Maddow weighed in on Sanders’ lack of support in the south, recalling his losses in the 2016 primary.

“He got crushed by Hillary Clinton in the South in 2016. He ran basically equal with her everywhere else in the country, except in the South where she just shellacked him,” she said. “That hasn’t changed.”

She went on to argue that the self-proclaimed democratic socialist got “walloped” in several states despite predictions that he would appeal to certain voting blocs.

“I mean, he just got walloped in South Carolina by 30 points with the best turnout yet. He has been walloped apparently tonight in Virginia and in North Carolina and in Alabama with these poll-closing calls, which means it’s not going to be close in any of those states,” Maddow observed.

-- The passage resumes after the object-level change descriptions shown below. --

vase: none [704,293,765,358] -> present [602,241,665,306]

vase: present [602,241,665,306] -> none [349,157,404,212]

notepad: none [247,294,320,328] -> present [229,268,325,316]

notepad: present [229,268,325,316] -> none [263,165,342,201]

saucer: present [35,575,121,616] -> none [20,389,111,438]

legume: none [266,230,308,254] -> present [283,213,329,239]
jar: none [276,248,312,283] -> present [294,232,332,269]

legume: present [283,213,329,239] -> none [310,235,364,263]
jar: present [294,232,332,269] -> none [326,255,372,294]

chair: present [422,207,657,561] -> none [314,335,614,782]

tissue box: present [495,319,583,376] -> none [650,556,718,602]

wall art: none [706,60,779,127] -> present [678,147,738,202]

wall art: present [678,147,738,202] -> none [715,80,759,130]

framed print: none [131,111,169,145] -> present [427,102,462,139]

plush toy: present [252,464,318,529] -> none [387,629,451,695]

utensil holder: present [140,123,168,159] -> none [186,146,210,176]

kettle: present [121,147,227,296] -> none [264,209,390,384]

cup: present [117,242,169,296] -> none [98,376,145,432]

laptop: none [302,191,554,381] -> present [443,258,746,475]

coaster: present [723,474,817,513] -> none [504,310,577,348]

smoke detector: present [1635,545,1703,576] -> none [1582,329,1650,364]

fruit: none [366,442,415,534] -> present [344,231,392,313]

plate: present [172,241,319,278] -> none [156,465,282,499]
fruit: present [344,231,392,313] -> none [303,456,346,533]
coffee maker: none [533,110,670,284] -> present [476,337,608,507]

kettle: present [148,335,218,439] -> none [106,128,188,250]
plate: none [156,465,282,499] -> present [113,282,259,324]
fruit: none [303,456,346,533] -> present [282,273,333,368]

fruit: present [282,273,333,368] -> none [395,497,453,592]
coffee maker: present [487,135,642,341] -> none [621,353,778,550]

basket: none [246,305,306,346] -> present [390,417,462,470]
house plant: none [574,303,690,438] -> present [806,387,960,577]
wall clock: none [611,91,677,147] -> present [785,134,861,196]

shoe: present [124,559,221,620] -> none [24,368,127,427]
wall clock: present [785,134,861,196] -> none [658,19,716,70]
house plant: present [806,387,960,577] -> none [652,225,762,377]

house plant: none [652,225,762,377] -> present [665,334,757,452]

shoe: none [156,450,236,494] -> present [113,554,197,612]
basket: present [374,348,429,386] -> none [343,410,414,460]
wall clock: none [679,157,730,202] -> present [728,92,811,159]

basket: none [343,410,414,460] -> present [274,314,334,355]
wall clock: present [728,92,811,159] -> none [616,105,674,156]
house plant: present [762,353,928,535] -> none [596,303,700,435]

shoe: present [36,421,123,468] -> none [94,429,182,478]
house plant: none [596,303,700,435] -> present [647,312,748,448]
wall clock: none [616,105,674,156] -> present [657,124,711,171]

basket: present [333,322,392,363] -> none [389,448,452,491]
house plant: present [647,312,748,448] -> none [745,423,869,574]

“I thought Senator Sanders was adding to his likability and to, sort of, his range by really turning it up with Latino voters. But we are not seeing any sign of that at all in the South, and among black voters in particular,” she added.

Sharpton reminded the panel that “he lost the black vote” in the Nevada caucus last month, despite doing well with Latino voters.

Nicolle Wallace wondered if they had missed the obvious in ignoring Biden’s appeal to diverse communities, noting that “the handwriting’s been on the wall” about the 2020 hopeful’s chances according to polls.

“Biden’s been on top of every poll in South Carolina and in southern states for almost a year,” she said.

Ahead of the Super Tuesday voting, twice-failed Democratic presidential nominee Hillary Clinton shared some thoughts about Sanders with ABC’s Linsey Davis.

“I don’t think he’d be our strongest nominee, no, no,” Clinton said of her former 2016 primary rival.

“That’s what this primary process is about,” she added. “Let’s see who emerges, but for everybody voting today or in any of the contests ahead of time, the most important issue is who can defeat Donald Trump.”

Clinton, who has not officially endorsed a 2020 candidate, was asked about a potential brokered convention and laughed at Davis’ question on “Good Morning America.”

“My reaction is, let’s follow the rules,” she said. “We’ve got rules. We had rules last time and we have rules this time. I think it’s always a good idea to follow the rules. Everybody knew what they were when you got into it.”

Clinton also doubled down on her previous comments calling Sanders’ presidential campaign “baloney” and labeling the Vermont lawmaker a “career politician.”

“That was my authentic opinion then; it’s my authentic opinion now,” she said.